A Supreme Court ruling a half-century ago allowed states to sterilize mentally ill men and women to prevent them from reproducing. In what is now considered a dark period in Virginia history, the state sterilized about 7,300 people against their will between 1924 and 1979.

Dels. Bob Marshall, R-Manassas, and Patrick Hope, D-Arlington, proposed compensating the victims of eugenics during the General Assembly session earlier this year. But the plan died in a House subcommittee.

"I'd like to look at that a little more before I say I disagree with the attorney general's opinion," O'Bannon said. "[Sterilization] is a terrible thing to have happened.

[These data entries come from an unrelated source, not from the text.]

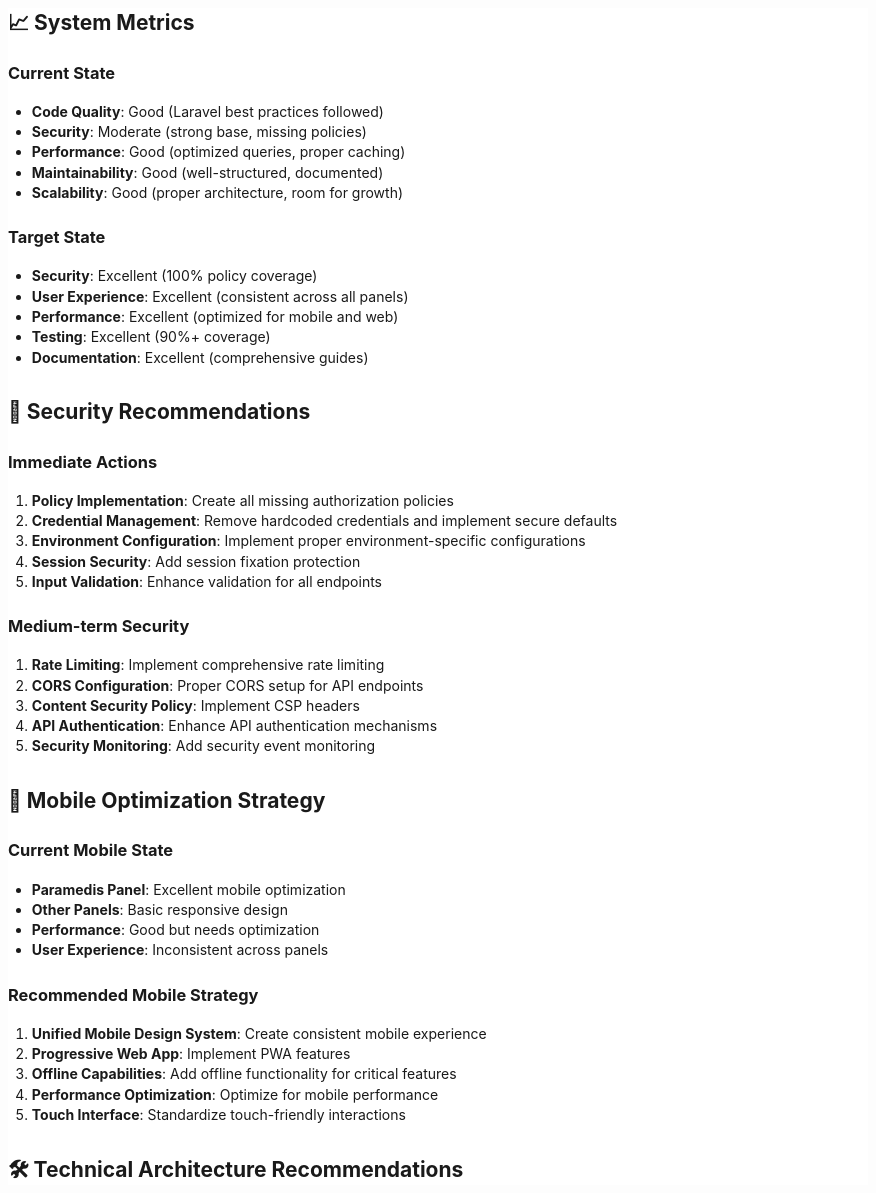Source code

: ## 📈 System Metrics

### Current State
- **Code Quality**: Good (Laravel best practices followed)
- **Security**: Moderate (strong base, missing policies)
- **Performance**: Good (optimized queries, proper caching)
- **Maintainability**: Good (well-structured, documented)
- **Scalability**: Good (proper architecture, room for growth)

### Target State
- **Security**: Excellent (100% policy coverage)
- **User Experience**: Excellent (consistent across all panels)
- **Performance**: Excellent (optimized for mobile and web)
- **Testing**: Excellent (90%+ coverage)
- **Documentation**: Excellent (comprehensive guides)

## 🔐 Security Recommendations

### Immediate Actions
1. **Policy Implementation**: Create all missing authorization policies
2. **Credential Management**: Remove hardcoded credentials and implement secure defaults
3. **Environment Configuration**: Implement proper environment-specific configurations
4. **Session Security**: Add session fixation protection
5. **Input Validation**: Enhance validation for all endpoints

### Medium-term Security
1. **Rate Limiting**: Implement comprehensive rate limiting
2. **CORS Configuration**: Proper CORS setup for API endpoints
3. **Content Security Policy**: Implement CSP headers
4. **API Authentication**: Enhance API authentication mechanisms
5. **Security Monitoring**: Add security event monitoring

## 📱 Mobile Optimization Strategy

### Current Mobile State
- **Paramedis Panel**: Excellent mobile optimization
- **Other Panels**: Basic responsive design
- **Performance**: Good but needs optimization
- **User Experience**: Inconsistent across panels

### Recommended Mobile Strategy
1. **Unified Mobile Design System**: Create consistent mobile experience
2. **Progressive Web App**: Implement PWA features
3. **Offline Capabilities**: Add offline functionality for critical features
4. **Performance Optimization**: Optimize for mobile performance
5. **Touch Interface**: Standardize touch-friendly interactions

## 🛠️ Technical Architecture Recommendations
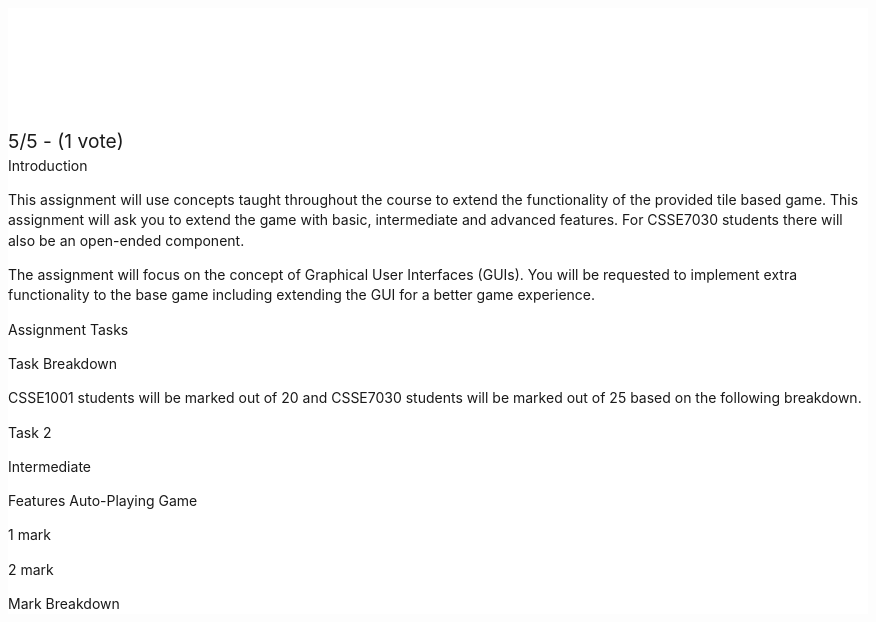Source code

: <div class="kksr-stars-active" style="width: 138px;">
            <div class="kksr-star" style="padding-right: 4px">


<div class="kksr-icon" style="width: 24px; height: 24px;"></div>
        </div>
            <div class="kksr-star" style="padding-right: 4px">


<div class="kksr-icon" style="width: 24px; height: 24px;"></div>
        </div>
            <div class="kksr-star" style="padding-right: 4px">


<div class="kksr-icon" style="width: 24px; height: 24px;"></div>
        </div>
            <div class="kksr-star" style="padding-right: 4px">


<div class="kksr-icon" style="width: 24px; height: 24px;"></div>
        </div>
            <div class="kksr-star" style="padding-right: 4px">


<div class="kksr-icon" style="width: 24px; height: 24px;"></div>
        </div>
    </div>
</div>


<div class="kksr-legend" style="font-size: 19.2px;">
            5/5 - (1 vote)    </div>
    </div>
Introduction

This assignment will use concepts taught throughout the course to extend the functionality of the provided tile based game. This assignment will ask you to extend the game with basic, intermediate and advanced features. For CSSE7030 students there will also be an open-ended component.

The assignment will focus on the concept of Graphical User Interfaces (GUIs). You will be requested to implement extra functionality to the base game including extending the GUI for a better game experience.

Assignment Tasks

Task Breakdown

CSSE1001 students will be marked out of 20 and CSSE7030 students will be marked out of 25 based on the following breakdown.

Task 2

Intermediate

Features Auto-Playing Game

1 mark

2 mark

Mark Breakdown
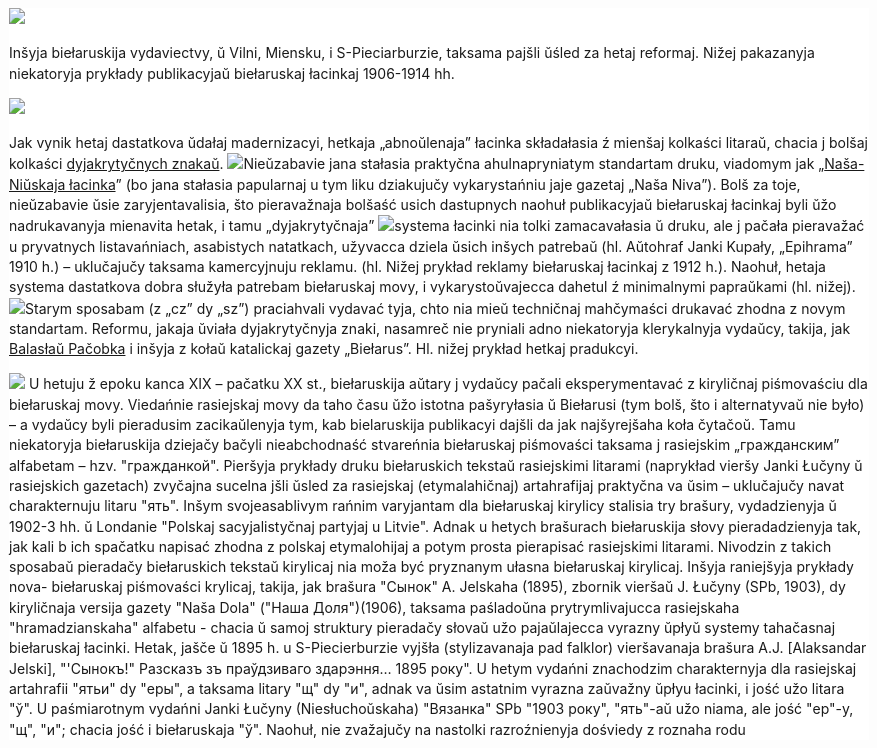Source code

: ![](https://lacinka.org/images/stories/lacinka/Kryn2.jpg)

Inšyja biełaruskija vydaviectvy, ŭ Vilni, Miensku, i S-Pieciarburzie, taksama
pajšli ŭśled za hetaj reformaj. Nižej pakazanyja niekatoryja prykłady
publikacyjaŭ biełaruskaj łacinkaj 1906-1914 hh.

![](https://lacinka.org/images/stories/lacinka/ksiazki.jpg)

Jak vynik hetaj dastatkova ŭdałaj madernizacyi, hetkaja „abnoŭlenaja” łacinka
składałasia ź mienšaj kolkaści litaraŭ, chacia j bolšaj kolkaści
[dyjakrytyčnych znakaŭ](/).
![](https://lacinka.org/images/stories/lacinka/Nn.jpg)Nieŭzabavie jana stałasia
praktyčna ahulnapryniatym standartam druku, viadomym jak „[Naša-Niŭskaja
łacinka](/)” (bo jana stałasia papularnaj u tym liku dziakujučy vykarystańniu
jaje gazetaj „Naša Niva”). Bolš za toje, nieŭzabavie ŭsie zaryjentavalisia,
što pieravažnaja bolšaść usich dastupnych naohuł publikacyjaŭ biełaruskaj
łacinkaj byli ŭžo nadrukavanyja mienavita hetak, i tamu „dyjakrytyčnaja”
![](https://lacinka.org/images/stories/lacinka/Kupala.jpg)systema łacinki nia
tolki zamacavałasia ŭ druku, ale j pačała pieravažać u pryvatnych
listavańniach, asabistych natatkach, užyvacca dziela ŭsich inšych patrebaŭ
(hl. Aŭtohraf Janki Kupały, „Epihrama” 1910 h.) – uklučajučy taksama
kamercyjnuju reklamu. (hl. Nižej prykład reklamy biełaruskaj łacinkaj z 1912
h.). Naohuł, hetaja systema dastatkova dobra słužyła patrebam biełaruskaj
movy, i vykarystoŭvajecca dahetul ź minimalnymi papraŭkami (hl. nižej).
![](https://lacinka.org/images/stories/lacinka/Nn-rekl.jpg)Starym sposabam (z
„cz” dy „sz”) praciahvali vydavać tyja, chto nia mieŭ techničnaj mahčymaści
drukavać zhodna z novym standartam. Reformu, jakaja ŭviała dyjakrytyčnyja
znaki, nasamreč nie pryniali adno niekatoryja klerykalnyja vydaŭcy, takija,
jak [Balasłaŭ Pačobka](/) i inšyja z kołaŭ katalickaj gazety „Biełarus”. Hl.
nižej prykład hetkaj pradukcyi.

![](https://lacinka.org/images/stories/lacinka/Bohzna15.jpg) U hetuju ž epoku
kanca XIX – pačatku XX st., biełaruskija aŭtary j vydaŭcy pačali
eksperymentavać z kiryličnaj piśmovaściu dla biełaruskaj movy. Viedańnie
rasiejskaj movy da taho času ŭžo istotna pašyryłasia ŭ Biełarusi (tym bolš,
što i alternatyvaŭ nie było) – a vydaŭcy byli pieradusim zacikaŭlenyja tym,
kab bielaruskija publikacyi dajšli da jak najšyrejšaha koła čytačoŭ. Tamu
niekatoryja biełaruskija dziejačy bačyli nieabchodnaść stvareńnia biełaruskaj
piśmovaści taksama j rasiejskim „гражданским” alfabetam – hzv. "гражданкой".
Pieršyja prykłady druku biełaruskich tekstaŭ rasiejskimi litarami (naprykład
vieršy Janki Łučyny ŭ rasiejskich gazetach) zvyčajna sucelna jšli ŭsled za
rasiejskaj (etymalahičnaj) artahrafijaj praktyčna va ŭsim – uklučajučy navat
charakternuju litaru "ять". Inšym svojeasablivym rańnim varyjantam dla
biełaruskaj kirylicy stalisia try brašury, vydadzienyja ŭ 1902-3 hh. ŭ
Londanie "Polskaj sacyjalistyčnaj partyjaj u Litvie". Adnak u hetych brašurach
biełaruskija słovy pieradadzienyja tak, jak kali b ich spačatku napisać zhodna
z polskaj etymalohijaj a potym prosta pierapisać rasiejskimi litarami.
Nivodzin z takich sposabaŭ pieradačy biełaruskich tekstaŭ kirylicaj nia moža
być pryznanym ułasna biełaruskaj kirylicaj. Inšyja raniejšyja prykłady nova-
biełaruskaj piśmovaści krylicaj, takija, jak brašura "Сынок" A. Jelskaha
(1895), zbornik vieršaŭ J. Łučyny (SPb, 1903), dy kiryličnaja versija gazety
"Naša Dola" ("Наша Доля")(1906), taksama paśladoŭna prytrymlivajucca
rasiejskaha "hramadzianskaha" alfabetu - chacia ŭ samoj struktury pieradačy
słovaŭ užo pajaŭlajecca vyrazny ŭpłyŭ systemy tahačasnaj biełaruskaj łacinki.
Hetak, jašče ŭ 1895 h. u S-Piecierburzie vyjšła (stylizavanaja pad falklor)
vieršavanaja brašura A.J. [Alaksandar Jelski], "'Сынокъ!" Pазсказъ зъ
праўдзиваго здарэння… 1895 року". U hetym vydańni znachodzim charakternyja dla
rasiejskaj artahrafii "ятьи" dy "еры", a taksama litary "щ" dy "и", adnak va
ŭsim astatnim vyrazna zaŭvažny ŭpłyu łacinki, i jość užo litara "ў". U
paśmiarotnym vydańni Janki Łučyny (Niesłuchoŭskaha) "Вязанка" SPb "1903 року",
"ять"-aŭ užo niama, ale jość "ер"-y, "щ", "и"; chacia jość i biełaruskaja "ў".
Naohuł, nie zvažajučy na nastolki razroźnienyja dośviedy z roznaha rodu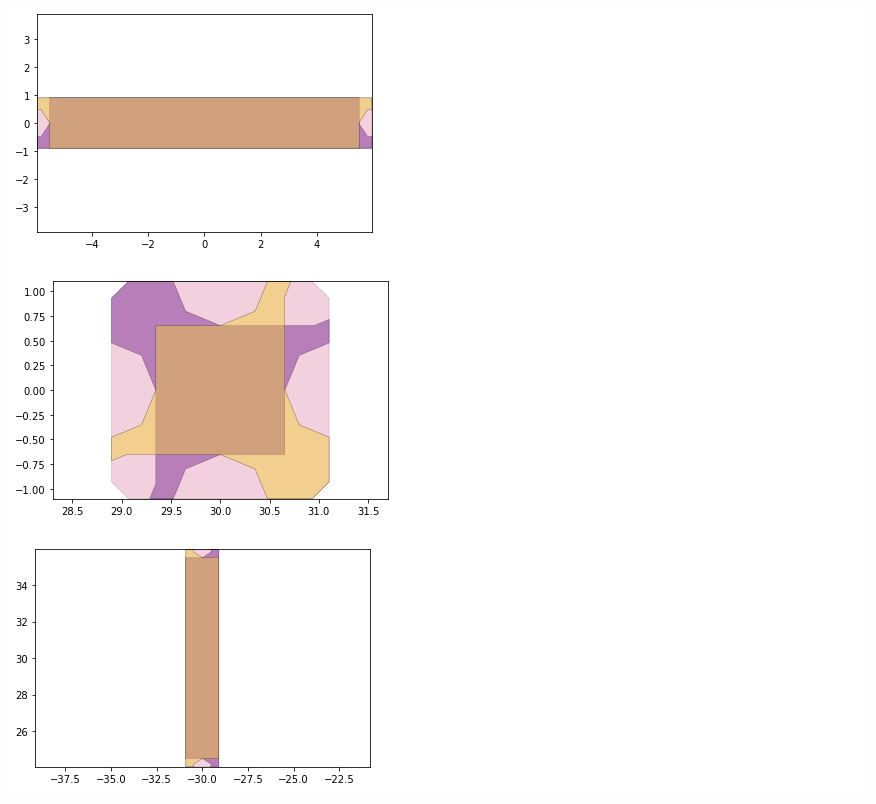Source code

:


    
![png](output_60_4.png)
    



    
![png](output_60_5.png)
    



    
![png](output_60_6.png)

Obviously we'd like to do the right thing. These things are always tough to deal with. Maybe we can come up with a resolution."

Hope and Marshall said they will lobby Gov. Bob McDonnell to use money from future budget surpluses to compensate the victims.

"The governor has not responded to our request to meet with the victims, and if he had the opportunity to talk to them, he would have a different view," Hope said. "It's one thing to go through your life and decide not to have children, and it's quite another to not be able to because the government decided for you."

McDonnell's office said he hasn't ruled on the proposal.

"The governor believes that forced sterilization was a horrific and unconscionable policy," McDonnell spokesman Tucker Martin said. "We will review this opinion in the weeks ahead."